プロジェスチンによる避妊

犬や猫の避妊には一般的に外科的手段が用いられていますが、避妊薬を用いた非外科的避妊の試みも1960年代から行われていました。現在では透明帯ワクチンやGnRH作動薬といった新しい避妊薬が開発されていますが、当時は性ホルモンを用いて発情をコントロールする方法が用いられ、現在でも主流となっています。そこで用いられているのが、プロジェステロン(黄体ホルモン)類似物質のプロジェスチン(プロゲスチン)です。

 

プロジェスチンは体内でプロジェステロンとして働き、視床下部に「ホルモンの量が十分なので分泌しなくてもよい」という信号を出します。その結果視床下部からのGnRHの分泌が抑制され、下垂体からのFSHやLHの分泌も抑制され、発情が抑制されるのです。非常にざっくりとした言い方をすると、体内にホルモンバランス的に妊娠状態に似た状態を作り出し、発情させなくするわけです。

 

しかしホルモン剤は「よく効く」反面、副作用も起こりやすい「両刃の刃」です。生物学の授業で聞いた方もおられるかもしれませんが、ホルモンはごく微量でも効果を示すので、思わぬ副作用が発生したりします。一時期流行語にもなった「環境ホルモン」(内分泌かく乱物質)のように、ホルモン類似物質がごく微量体内に入っただけでも体に影響を与えたりするのです。

 

そのため、効果を残しながら用量を抑え、副作用を軽減できるようなプロジェスチンの開発が進み、現在ではさまざまな種類のプロジェスチンが用いられています。それらのほとんどは人間用で、犬猫用には比較的古いタイプのプロジェスチンが用いられています。

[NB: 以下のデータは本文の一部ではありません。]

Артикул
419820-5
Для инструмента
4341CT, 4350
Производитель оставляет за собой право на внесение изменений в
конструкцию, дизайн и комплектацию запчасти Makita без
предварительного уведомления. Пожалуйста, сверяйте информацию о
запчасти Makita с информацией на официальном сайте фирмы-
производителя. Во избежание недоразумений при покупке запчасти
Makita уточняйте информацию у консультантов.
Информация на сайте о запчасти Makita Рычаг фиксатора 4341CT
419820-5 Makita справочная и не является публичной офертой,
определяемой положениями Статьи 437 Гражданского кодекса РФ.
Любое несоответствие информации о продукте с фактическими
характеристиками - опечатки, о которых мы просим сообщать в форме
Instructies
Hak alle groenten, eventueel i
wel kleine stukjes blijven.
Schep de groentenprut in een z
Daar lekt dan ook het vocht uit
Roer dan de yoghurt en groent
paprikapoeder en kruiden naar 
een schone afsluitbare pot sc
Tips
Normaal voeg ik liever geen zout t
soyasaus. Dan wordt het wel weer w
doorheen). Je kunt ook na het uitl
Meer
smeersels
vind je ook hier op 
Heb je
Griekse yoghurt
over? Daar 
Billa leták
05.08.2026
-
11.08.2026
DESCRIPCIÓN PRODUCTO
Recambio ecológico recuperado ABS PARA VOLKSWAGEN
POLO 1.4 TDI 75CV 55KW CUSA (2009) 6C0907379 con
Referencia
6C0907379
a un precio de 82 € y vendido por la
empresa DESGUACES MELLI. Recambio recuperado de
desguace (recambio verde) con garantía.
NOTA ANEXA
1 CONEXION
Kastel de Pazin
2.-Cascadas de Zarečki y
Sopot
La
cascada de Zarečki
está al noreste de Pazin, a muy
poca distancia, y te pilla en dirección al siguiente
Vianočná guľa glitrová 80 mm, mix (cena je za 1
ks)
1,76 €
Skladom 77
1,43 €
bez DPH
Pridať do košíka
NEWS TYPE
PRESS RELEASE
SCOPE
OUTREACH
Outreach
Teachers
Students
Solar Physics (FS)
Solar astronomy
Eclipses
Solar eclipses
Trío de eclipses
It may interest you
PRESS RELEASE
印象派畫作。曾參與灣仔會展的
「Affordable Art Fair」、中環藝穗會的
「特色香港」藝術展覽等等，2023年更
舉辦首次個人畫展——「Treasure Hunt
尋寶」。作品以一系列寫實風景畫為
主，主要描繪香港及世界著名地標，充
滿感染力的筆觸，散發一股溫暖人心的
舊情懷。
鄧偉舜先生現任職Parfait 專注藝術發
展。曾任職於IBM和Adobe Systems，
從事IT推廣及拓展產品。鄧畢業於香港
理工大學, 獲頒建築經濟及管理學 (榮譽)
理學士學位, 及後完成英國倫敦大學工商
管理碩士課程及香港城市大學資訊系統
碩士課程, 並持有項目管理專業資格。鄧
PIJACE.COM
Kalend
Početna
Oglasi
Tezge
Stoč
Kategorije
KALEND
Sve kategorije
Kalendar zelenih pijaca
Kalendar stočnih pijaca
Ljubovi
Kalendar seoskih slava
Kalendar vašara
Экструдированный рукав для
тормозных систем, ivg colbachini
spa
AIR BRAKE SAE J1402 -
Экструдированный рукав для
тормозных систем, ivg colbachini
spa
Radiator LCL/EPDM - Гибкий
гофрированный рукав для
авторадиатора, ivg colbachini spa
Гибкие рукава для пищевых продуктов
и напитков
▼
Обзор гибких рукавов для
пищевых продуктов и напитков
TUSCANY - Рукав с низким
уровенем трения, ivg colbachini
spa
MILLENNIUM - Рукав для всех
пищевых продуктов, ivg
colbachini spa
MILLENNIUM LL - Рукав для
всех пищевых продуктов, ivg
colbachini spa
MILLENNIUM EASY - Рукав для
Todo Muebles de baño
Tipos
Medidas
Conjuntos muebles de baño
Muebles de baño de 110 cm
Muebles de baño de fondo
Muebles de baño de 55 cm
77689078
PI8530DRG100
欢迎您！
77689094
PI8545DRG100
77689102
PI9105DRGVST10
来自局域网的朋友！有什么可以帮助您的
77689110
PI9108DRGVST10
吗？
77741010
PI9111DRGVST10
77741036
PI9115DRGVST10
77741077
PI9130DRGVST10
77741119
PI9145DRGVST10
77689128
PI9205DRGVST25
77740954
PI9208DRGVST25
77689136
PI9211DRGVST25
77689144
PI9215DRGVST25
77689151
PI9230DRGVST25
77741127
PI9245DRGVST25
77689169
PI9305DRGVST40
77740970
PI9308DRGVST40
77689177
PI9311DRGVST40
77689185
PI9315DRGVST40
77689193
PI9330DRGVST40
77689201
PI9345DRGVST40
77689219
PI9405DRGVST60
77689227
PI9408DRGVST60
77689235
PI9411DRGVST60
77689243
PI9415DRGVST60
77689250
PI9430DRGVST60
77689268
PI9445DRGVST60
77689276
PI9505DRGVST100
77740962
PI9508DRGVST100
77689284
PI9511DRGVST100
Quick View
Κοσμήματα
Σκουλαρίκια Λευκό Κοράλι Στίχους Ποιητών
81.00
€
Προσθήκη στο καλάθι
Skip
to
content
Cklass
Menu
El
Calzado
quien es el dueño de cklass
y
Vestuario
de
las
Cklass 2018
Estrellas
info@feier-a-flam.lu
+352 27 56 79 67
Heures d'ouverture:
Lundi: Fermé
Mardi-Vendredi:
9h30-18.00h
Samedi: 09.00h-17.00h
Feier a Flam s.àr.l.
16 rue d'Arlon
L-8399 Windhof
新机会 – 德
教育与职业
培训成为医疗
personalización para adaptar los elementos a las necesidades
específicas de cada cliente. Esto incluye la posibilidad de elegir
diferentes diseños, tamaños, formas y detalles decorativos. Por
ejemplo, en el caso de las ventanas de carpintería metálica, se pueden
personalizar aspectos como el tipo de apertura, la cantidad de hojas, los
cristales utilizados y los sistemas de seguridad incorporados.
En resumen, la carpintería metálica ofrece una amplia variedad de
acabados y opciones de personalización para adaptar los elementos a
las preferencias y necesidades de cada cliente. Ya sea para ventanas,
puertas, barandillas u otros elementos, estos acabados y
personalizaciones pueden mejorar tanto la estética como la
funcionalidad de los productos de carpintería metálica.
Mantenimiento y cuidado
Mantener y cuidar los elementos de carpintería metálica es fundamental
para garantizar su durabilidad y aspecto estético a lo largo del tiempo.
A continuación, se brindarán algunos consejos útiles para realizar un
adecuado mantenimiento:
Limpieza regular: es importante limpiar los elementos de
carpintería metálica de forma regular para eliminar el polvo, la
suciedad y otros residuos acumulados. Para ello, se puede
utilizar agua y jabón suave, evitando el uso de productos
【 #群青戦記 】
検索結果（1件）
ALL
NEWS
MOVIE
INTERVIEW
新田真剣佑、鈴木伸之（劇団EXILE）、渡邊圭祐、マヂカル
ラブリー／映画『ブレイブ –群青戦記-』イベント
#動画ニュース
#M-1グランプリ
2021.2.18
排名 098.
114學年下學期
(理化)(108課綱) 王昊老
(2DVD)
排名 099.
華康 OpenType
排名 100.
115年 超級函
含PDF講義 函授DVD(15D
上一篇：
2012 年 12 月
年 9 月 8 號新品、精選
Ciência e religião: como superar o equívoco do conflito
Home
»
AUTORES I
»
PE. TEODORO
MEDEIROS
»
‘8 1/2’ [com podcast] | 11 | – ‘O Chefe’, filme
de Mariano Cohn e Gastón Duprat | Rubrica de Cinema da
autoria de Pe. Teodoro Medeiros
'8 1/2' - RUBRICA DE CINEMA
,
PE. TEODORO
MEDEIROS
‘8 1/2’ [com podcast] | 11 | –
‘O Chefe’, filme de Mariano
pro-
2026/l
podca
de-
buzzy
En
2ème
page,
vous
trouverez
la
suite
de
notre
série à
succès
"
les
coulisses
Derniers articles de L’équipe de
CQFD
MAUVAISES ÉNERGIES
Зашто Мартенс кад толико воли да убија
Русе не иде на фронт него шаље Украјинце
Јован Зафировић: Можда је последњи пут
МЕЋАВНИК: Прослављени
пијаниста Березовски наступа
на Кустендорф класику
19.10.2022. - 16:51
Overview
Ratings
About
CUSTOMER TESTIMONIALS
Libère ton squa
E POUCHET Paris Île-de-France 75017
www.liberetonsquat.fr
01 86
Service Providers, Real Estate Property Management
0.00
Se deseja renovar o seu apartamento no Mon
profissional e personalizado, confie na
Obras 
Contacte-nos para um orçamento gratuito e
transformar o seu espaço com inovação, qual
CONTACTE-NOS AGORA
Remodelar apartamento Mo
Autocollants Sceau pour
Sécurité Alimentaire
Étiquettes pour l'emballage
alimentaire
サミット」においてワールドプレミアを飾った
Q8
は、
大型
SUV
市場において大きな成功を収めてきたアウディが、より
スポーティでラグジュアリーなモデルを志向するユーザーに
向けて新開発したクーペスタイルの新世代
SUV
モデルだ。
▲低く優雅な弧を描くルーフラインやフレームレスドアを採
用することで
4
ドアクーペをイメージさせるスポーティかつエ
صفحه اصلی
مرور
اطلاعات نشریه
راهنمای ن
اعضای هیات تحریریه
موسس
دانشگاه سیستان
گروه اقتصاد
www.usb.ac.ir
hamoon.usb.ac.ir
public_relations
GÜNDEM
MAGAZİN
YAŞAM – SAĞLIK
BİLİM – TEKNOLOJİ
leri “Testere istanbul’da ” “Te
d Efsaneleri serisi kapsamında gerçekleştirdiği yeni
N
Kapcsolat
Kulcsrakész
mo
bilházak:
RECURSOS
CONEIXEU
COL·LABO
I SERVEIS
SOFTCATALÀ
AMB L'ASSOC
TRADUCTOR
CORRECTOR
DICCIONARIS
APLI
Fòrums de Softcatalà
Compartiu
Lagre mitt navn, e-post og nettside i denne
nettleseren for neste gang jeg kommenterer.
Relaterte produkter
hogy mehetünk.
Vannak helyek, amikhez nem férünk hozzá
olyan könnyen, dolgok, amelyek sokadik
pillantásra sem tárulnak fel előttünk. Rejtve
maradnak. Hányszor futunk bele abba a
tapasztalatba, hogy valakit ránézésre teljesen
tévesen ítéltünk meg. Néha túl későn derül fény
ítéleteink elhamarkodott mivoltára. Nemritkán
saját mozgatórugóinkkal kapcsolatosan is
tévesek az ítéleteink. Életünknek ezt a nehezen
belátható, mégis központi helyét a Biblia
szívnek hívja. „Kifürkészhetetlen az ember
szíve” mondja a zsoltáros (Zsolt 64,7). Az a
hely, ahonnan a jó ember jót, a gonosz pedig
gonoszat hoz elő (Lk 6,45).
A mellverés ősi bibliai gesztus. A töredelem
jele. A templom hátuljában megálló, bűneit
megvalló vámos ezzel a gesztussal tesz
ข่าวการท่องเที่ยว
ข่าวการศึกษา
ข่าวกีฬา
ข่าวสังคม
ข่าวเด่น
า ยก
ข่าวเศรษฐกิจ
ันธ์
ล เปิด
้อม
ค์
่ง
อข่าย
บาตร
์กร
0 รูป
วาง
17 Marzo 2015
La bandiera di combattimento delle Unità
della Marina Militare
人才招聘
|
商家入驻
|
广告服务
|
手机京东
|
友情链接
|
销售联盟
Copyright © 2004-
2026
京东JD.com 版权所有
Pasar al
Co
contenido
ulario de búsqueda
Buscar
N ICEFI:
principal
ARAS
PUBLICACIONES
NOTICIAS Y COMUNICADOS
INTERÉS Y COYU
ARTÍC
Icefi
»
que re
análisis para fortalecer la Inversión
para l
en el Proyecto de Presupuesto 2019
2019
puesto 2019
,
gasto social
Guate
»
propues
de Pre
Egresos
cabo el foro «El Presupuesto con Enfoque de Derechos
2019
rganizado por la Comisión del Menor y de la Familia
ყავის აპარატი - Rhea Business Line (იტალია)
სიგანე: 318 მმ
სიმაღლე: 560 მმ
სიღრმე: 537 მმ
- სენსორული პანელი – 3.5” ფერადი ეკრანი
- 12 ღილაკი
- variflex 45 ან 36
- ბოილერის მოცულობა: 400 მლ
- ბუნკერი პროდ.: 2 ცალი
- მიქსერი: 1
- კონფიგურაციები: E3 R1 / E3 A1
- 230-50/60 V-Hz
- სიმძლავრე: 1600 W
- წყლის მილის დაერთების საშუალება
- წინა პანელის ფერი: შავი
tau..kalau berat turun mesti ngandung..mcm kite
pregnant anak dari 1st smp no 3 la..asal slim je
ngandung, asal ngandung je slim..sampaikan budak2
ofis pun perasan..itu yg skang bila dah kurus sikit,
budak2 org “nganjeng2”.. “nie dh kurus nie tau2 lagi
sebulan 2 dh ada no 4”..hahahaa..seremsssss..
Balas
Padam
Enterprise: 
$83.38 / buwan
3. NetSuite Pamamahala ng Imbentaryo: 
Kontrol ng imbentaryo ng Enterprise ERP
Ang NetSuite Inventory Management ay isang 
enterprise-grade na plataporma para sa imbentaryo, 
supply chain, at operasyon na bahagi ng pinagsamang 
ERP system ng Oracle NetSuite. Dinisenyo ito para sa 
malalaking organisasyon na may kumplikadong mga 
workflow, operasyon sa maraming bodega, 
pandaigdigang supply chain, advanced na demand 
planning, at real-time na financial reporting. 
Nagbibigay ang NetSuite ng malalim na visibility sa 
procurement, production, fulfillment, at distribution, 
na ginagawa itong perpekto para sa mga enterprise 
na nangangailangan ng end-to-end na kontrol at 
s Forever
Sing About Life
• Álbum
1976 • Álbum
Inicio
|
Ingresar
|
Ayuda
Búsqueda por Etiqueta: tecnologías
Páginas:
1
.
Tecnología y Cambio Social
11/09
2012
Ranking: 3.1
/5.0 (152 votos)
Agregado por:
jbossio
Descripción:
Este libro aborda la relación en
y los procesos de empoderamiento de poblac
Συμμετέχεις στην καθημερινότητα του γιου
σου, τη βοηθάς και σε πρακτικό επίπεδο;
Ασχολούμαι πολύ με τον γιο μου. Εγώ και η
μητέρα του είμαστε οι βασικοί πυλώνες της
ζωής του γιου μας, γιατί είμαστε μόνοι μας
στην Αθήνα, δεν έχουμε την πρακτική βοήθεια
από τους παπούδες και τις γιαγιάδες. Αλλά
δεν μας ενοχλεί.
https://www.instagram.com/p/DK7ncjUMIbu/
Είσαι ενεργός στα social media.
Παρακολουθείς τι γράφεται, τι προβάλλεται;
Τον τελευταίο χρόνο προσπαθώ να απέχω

現在のところ、避妊目的に犬猫用に用いられているプロジェスチンは下のとおりです。

 

・酢酸メゲストロール(MAまたはMGA; Megecat®、Ovaban®):経口

・メドロキシプロゲステロン酢酸エステル(MPA; Provera®、Depo-Provera®):注射

・プロリゲストン(Covinan®、Delvosteron®):注射

・クロルマジノン酢酸エステル(ジース®インプラント):皮下インプラント

 

そのうち、犬の発情抑制剤として日本で承認されているのはプロリゲストンとクロルマジノン酢酸エステルです。MPAは人間用医薬品として承認されているので、国内で入手可能です。MGAは経口投与が可能で使いやすいのですが、日本では人間用医薬品としても承認されていないので(医療現場からは承認の要望があるようですが)、個人輸入で入手するしかありません。

 

MGAやMPAが動物用の避妊薬として承認されている国もありますが、いずれもメス犬の発情防止に対する承認で、オス犬や猫には承認されていません。特にMPAは猫には使用してはならないとされています。